Biden, in fact, was indicating that America had a lot of work to do in order to meet current challenges. The Chinese took the word ‘from’ to mean that America was trying to approach them with their strengths now, but this is not what Biden meant – all of the things he referred to were weaknesses to be improved in the future, to meet the challenges facing them now and in the future.
On 20 January, the incoming US Secretary of State Anthony Blinken also said that America needs to approach the challenge from a “position of strength, not weakness”, which was similar to those oft-quoted words of Deng Xiaoping more than 30 years ago when he said: “hide our capabilities and bide our time” (韬光养晦 tāoguāngyǎnghuì) which in fact meant that China was weak and needed time to build up – it’s a similar sentiment to the one used by Biden.
Certainly this has impacted China’s verbal response and its policy position towards America moving forward. It goes to underline the importance of language and translation in international relations.
What would you “expect”
The second misunderstanding came after the Alaska talks at a Press Briefing by Press Secretary Jen Psaki on 22 March, when she answered a question:
Q: – the Chinese delegation in Alaska. Did the President get what he wanted out of that meeting? Does he have any response to what came from it? And where does it leave the countries now, going forward? For instance, is the prospect of some sort of bilateral meeting between President Biden and President Xi now more or less likely? Is there anything you can give us on that?
Ms Psaki: Well, we expected tough and direct talks with the PRC on a wide range of issues, and that’s exactly what happened.
On the same day, in Chinese media, including the Global Times and on TV, it was reported as follows:
[Translation of the Chinese text]
The White House has suddenly made an important statement: Expecting/Hoping to strengthen talks with China – the most direct talks!
On 22nd March local time, at the White House daily press briefing, the White House Press Secretary Psaki said that the United States is expecting/hoping to strengthen direct dialogue with China on a wide range of issues. (The White House has suddenly made an important statement: Expecting/hoping to strengthen talks with China – the most direct talks!)
Facts – the source of the misunderstanding is grammar
The US in English language: We expected direct talks – we had them.
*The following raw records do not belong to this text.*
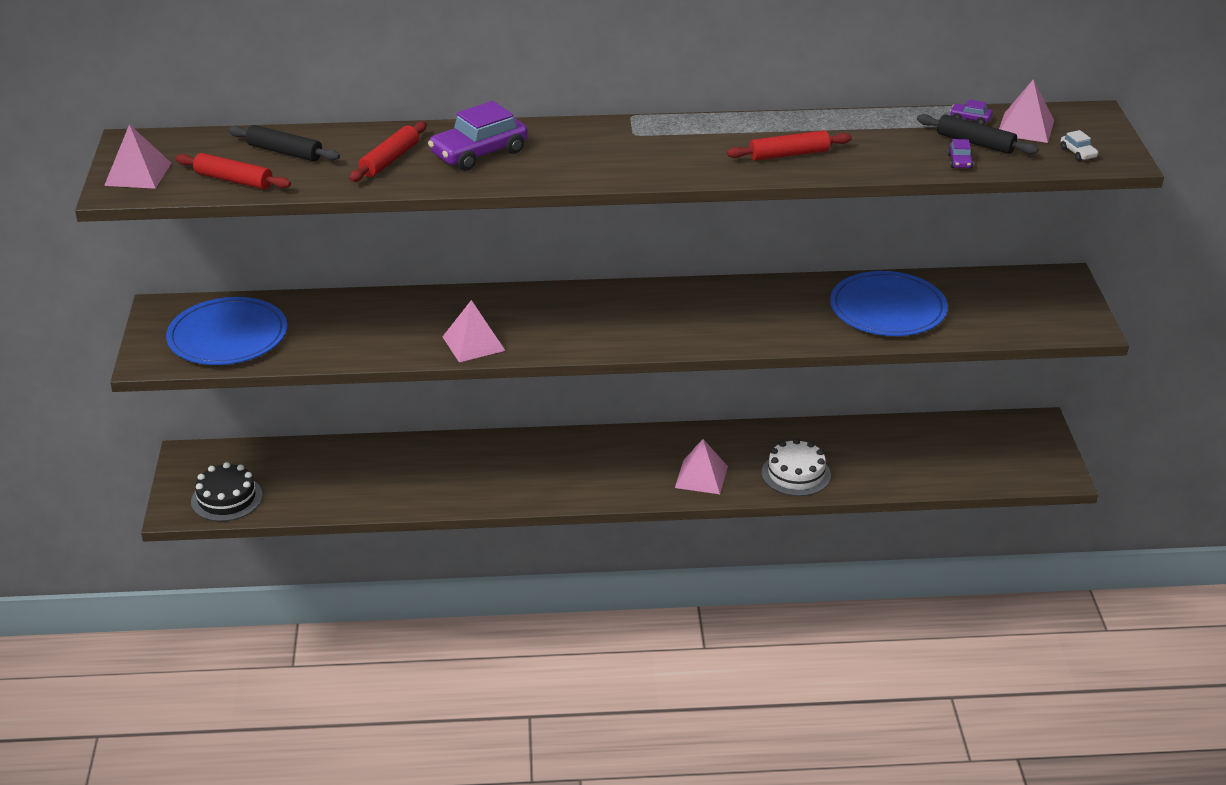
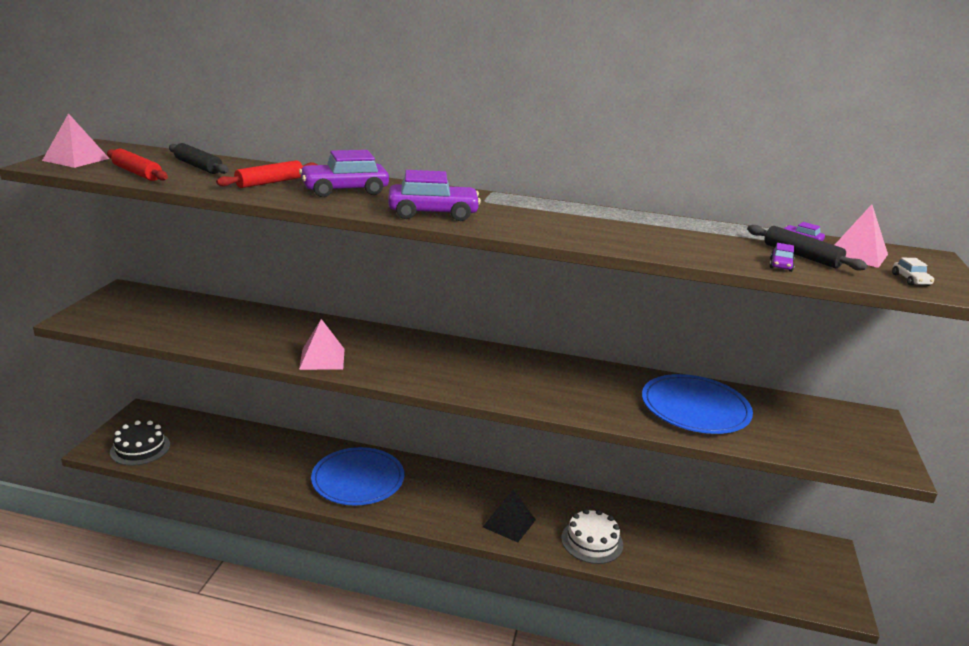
camera: 15 degrees right, 10 degrees down
blue plate [166,297,287,365] -> blue plate moved to [311,447,404,505]
pink pyramid [675,439,728,494] -> black pyramid [483,490,536,543]
red rolling pin [727,130,852,161] -> none
none -> purple car [388,170,481,221]

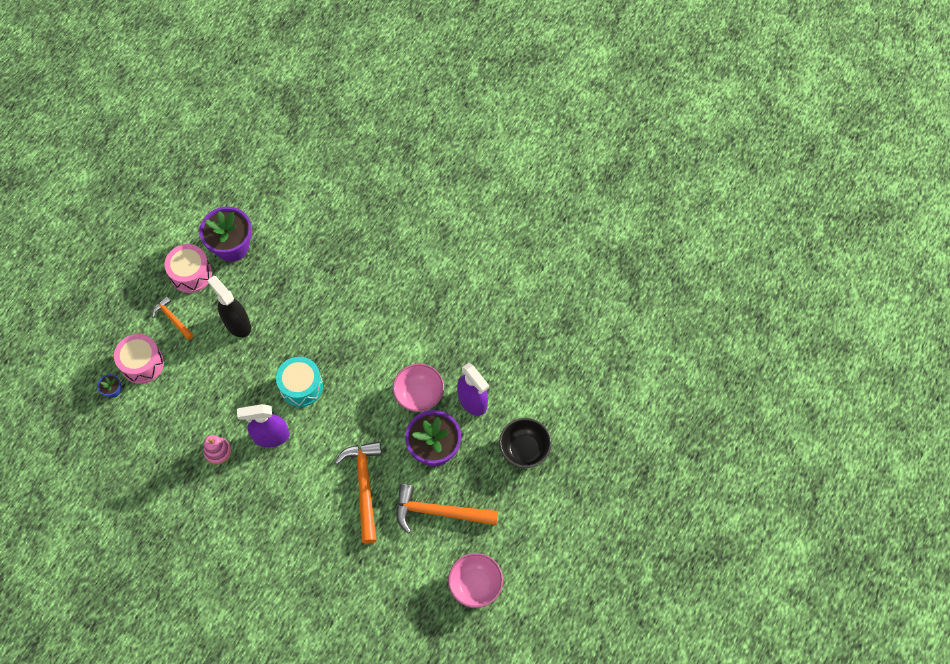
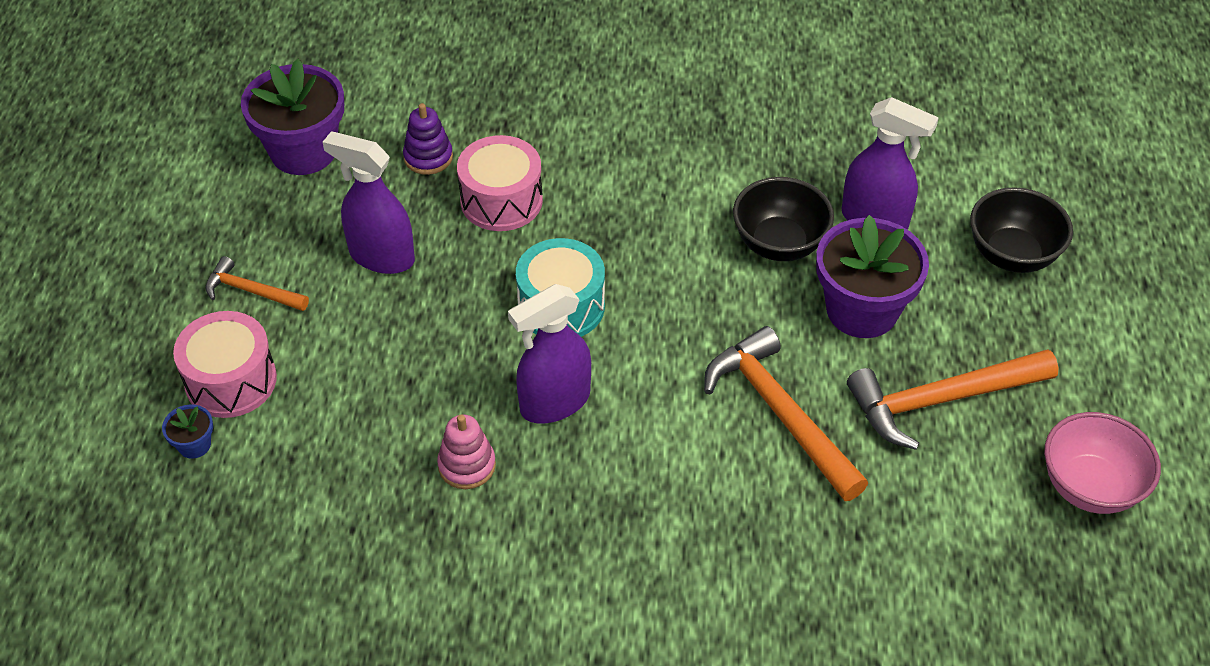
camera: 25 degrees left, 15 degrees down
pink drum [164,244,212,293] -> pink drum moved to [457,135,543,231]
black spray bottle [207,276,251,337] -> purple spray bottle [323,131,415,274]
pink bowl [393,363,444,412] -> black bowl [733,177,834,261]
none -> purple stacking toy [403,103,453,175]

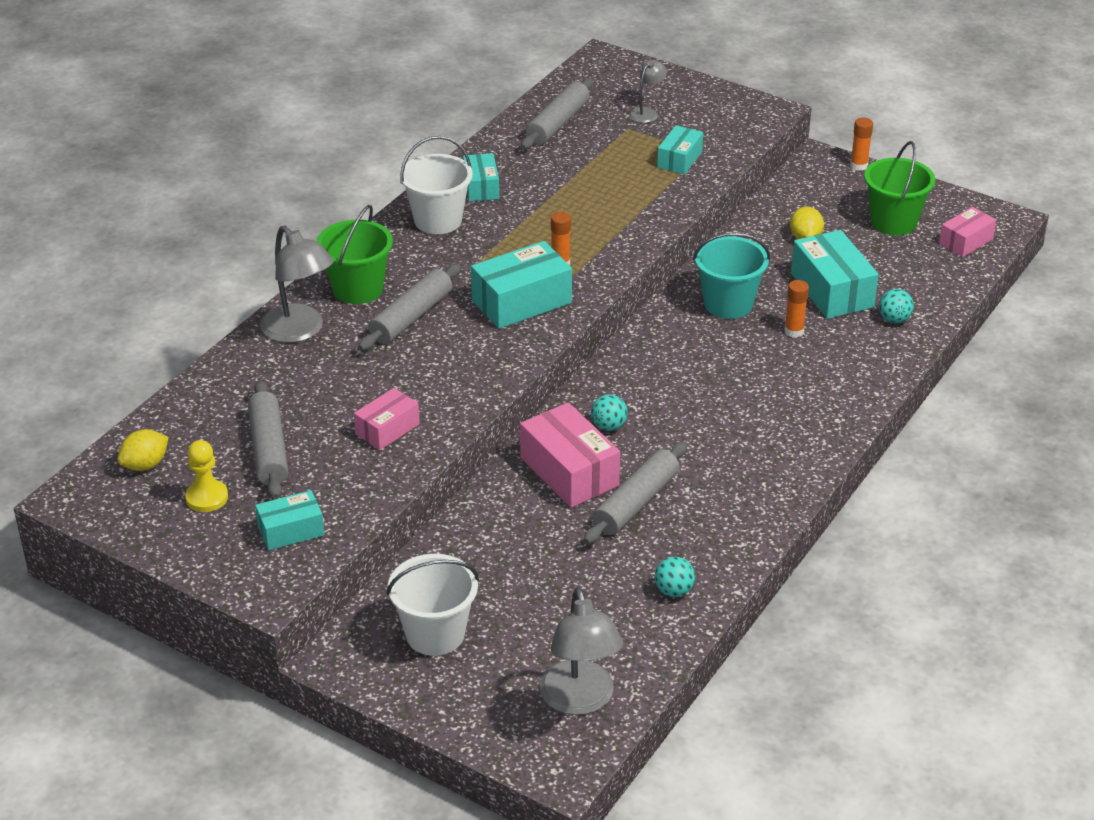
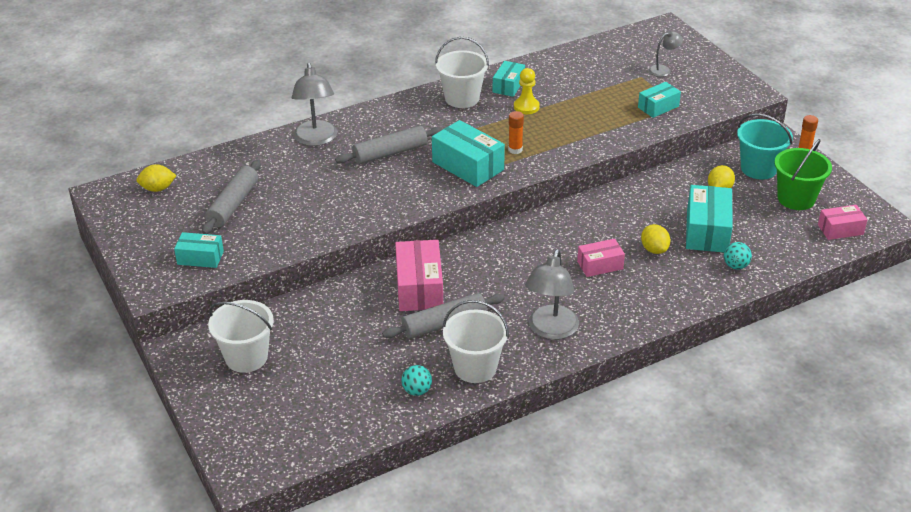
camera: 30 degrees right, 0 degrees up
yellow pawn [185,440,228,512] -> yellow pawn moved to [514,68,540,114]
green bucket [317,205,393,304] -> none
pink box [354,388,420,450] -> pink box moved to [577,239,625,277]
turquoise box [471,241,572,329] -> turquoise box turned 45 degrees clockwise [432,120,505,187]
grey rolling pin [521,78,593,149] -> none
grey lamp [539,587,623,715] -> grey lamp moved to [525,249,579,340]
turquoise ball [591,394,628,431] -> none
turquoise bucket [693,232,770,319] -> turquoise bucket moved to [737,114,793,179]
orange glue stick [784,280,809,338] -> yellow lemon [641,224,670,254]
none -> white bucket [442,300,509,383]

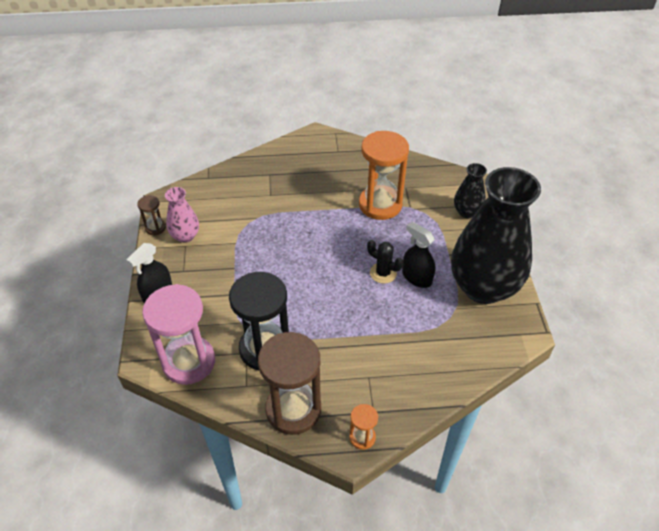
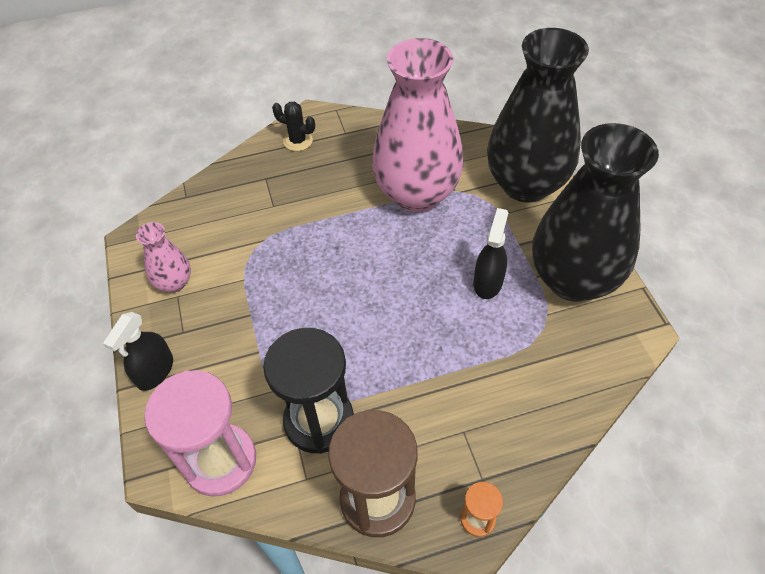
camera: 10 degrees left, 5 degrees up
brown hourglass [137,195,166,235] -> none
orange hourglass [359,131,409,220] -> pink vase [372,38,463,212]
black cactus [367,240,404,284] -> black cactus moved to [272,102,315,151]
black spray bottle [402,221,435,288] -> black spray bottle turned 75 degrees clockwise [474,208,508,299]
black vase [454,163,487,218] -> black vase [487,28,589,202], size x2.23

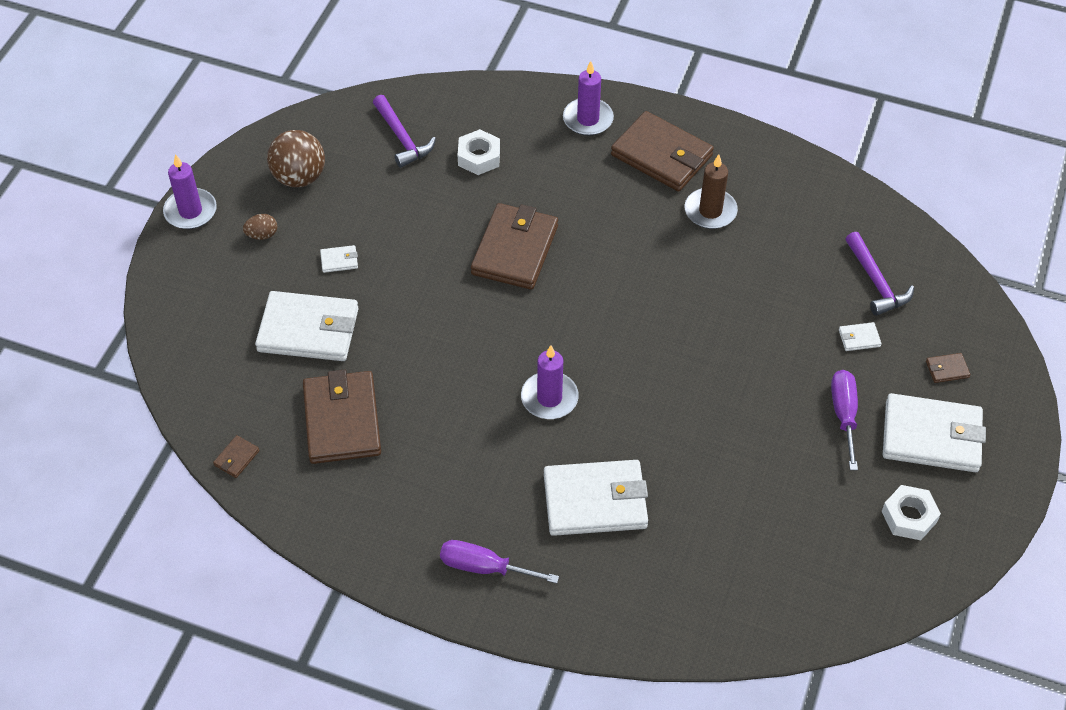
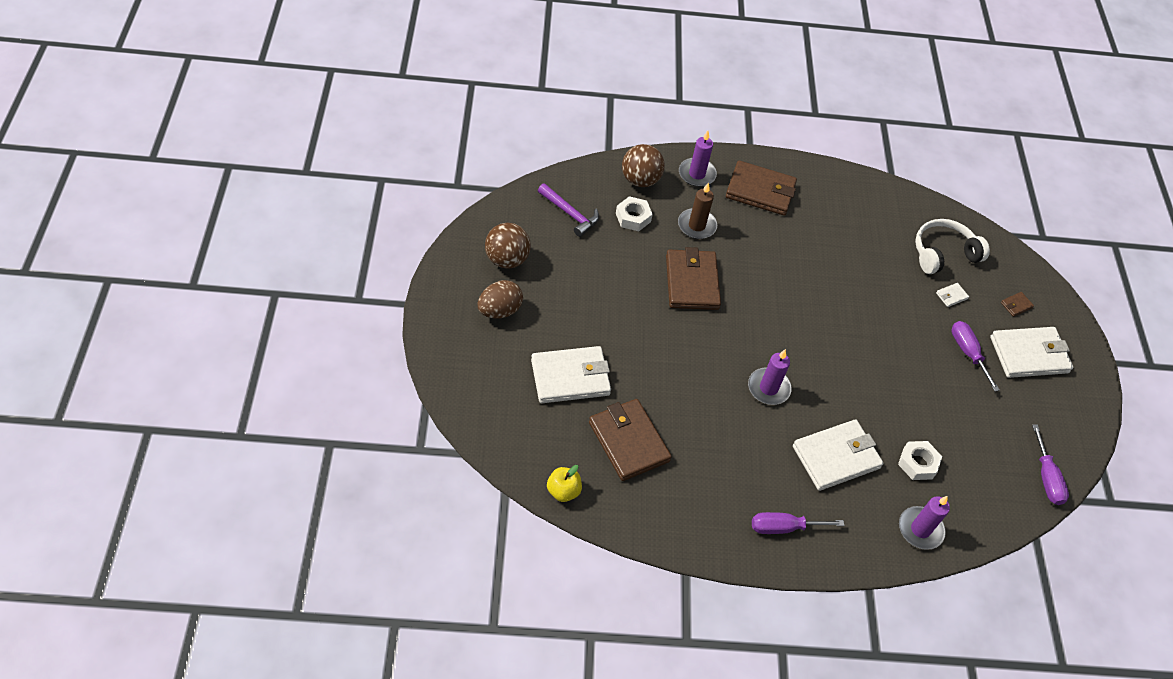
camera: 25 degrees left, 0 degrees up
purple candle [163,154,217,229] -> purple candle moved to [899,496,950,550]
brown wallet [213,435,260,478] -> yellow apple [547,465,582,502]
brown egg [243,214,277,240] -> brown egg [478,280,523,318], size x1.77
white wallet [320,245,358,273] -> none
brown candle [685,154,738,229] -> brown candle moved to [678,183,717,239]
purple hammer [846,232,914,316] -> white headphones [915,219,990,274]
white nut [882,485,941,540] -> white nut moved to [898,441,942,480]
none -> brown ball [622,144,665,187]
none -> purple screwdriver [1032,424,1069,505]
China in Chinese language: After the talks, the US is expecting/hoping to have the most direct talks with us, they want to strengthen dialogue with us – the US is coming to us.
Mandarin interpreters at intense dialogues like the Alaska meeting are under huge pressure and don’t always receive briefings or speeches in advance. As we saw in the introductory remarks, speakers are not always considerate of the job interpreters do and can speak for extended periods, at a fast pace, and not assist the interpreter with advance information. I am not sure where the misunderstanding originated in these instances.
The standard of English spoken in China varies greatly from the highly trained diplomatic level to the “best English speaker we have”, which may have been the problem in the second instance and that person may not be a trained translator at all. A small misunderstanding based on grammar may turn into another large problem in the relationship.
As we always say, translation (and interpreting) are valued professions and it is important to use professionals who are trained and experienced, also to include them in briefings and provide them with background information. The results will speak for themselves.